- **SOURCE EXTRACT**:
★ ★ ★ ★

Charging a battery and monitoring the current w/ an instrumentation amp

[Weaver]

Homework Statement

Homework Equations

CMRR = Av/Acm

Acm= Δ/R , Δ = (2 x Tolerance of Resistor).R

The Attempt at a Solution

I have to admit I am a bit confused by the premise of the problem.
My understanding is V_out is used to vary V_charge in some way, so that I_charge is always 1.3 A. Then when the battery is charged to 4.2 V, V_charge is held constant (at whatever it's voltage is at that time). As a result, the voltage across R_mon drops due to the battery voltage increasing and I_charge decreases as well. When I_charge drops to below 0.026A, V_charge is switched off, presumably from the out V_out being at a set value

Is that correct?

If so I am confused by part (i) then. The voltage applied at the battery is supposed to be always above 4.2V - 1%. And the current following through R_mon is 1.3A. But we don't know an initial value for V_charge. From my understanding, R_mon drops a voltage across it so that
V_charge - I_charge.R_mon - V_batt = 4.2V

With two unknowns and one equation(I think the equation can be simplified assuming V_batt is 0 flat at the start of charging).

I know that assumption must be wrong but I don't really know why? Any help would be appreciated

 

[Tom.G]

Then when the battery is charged to 4.2 V, Vcharge is held constant (at whatever it's voltage is at that time).

What does the voltage across V_MON do when the charging current changes from1.3A to 26mA?

Cheers,
Tom
(Tricky problem statement. I had to read it three times to keep track!)

 

[Weaver]

What does the voltage across V_MON do when the charging current changes from1.3A to 26mA?

Cheers,
Tom
(Tricky problem statement. I had to read it three times to keep track!)

★ ★ ★ ★

- **WHAT THIS TASK INVOLVES**:
Answer these questions from the battery-charging thread.
(a) What value does the first post say I_charge is held at during charging?
(b) Below what current does the first post say V_charge is switched off?
(c) How many times did Tom say he read the problem statement?

- **MATERIAL PROVIDED**:

★ ★ ★ ★

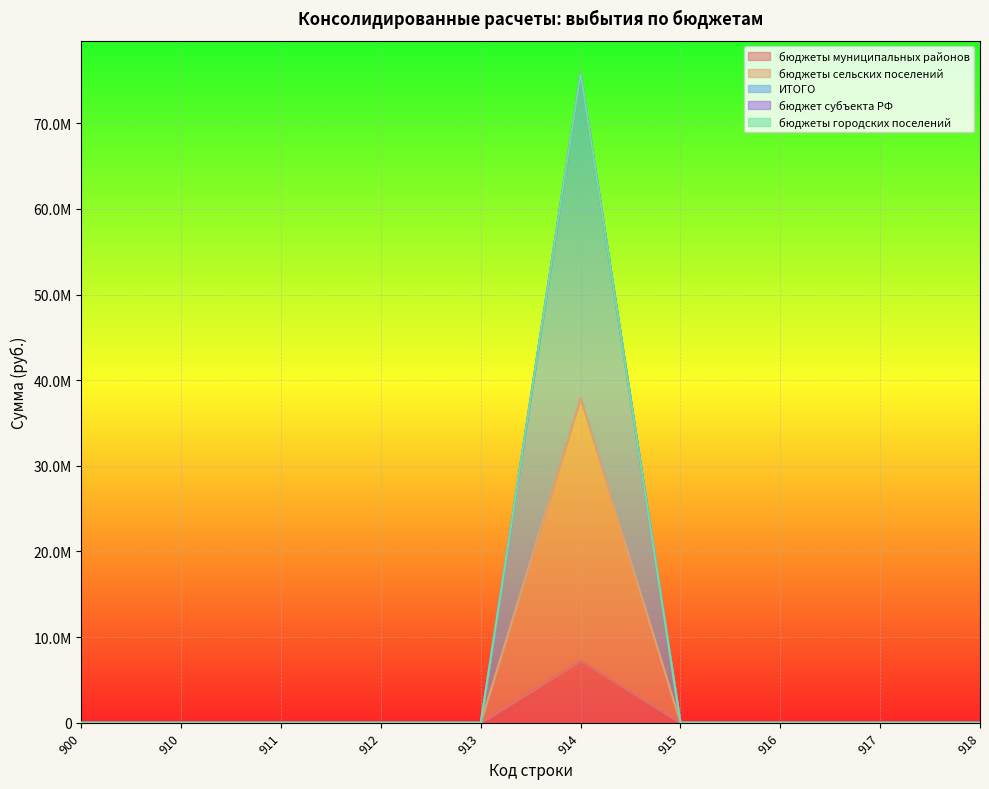

Which series has the widest spread of values?

ИТОГО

★ ★ ★ ★

- **ANSWER TO THE EXERCISE**:
(a) 1.3 A
(b) 0.026 A
(c) Three times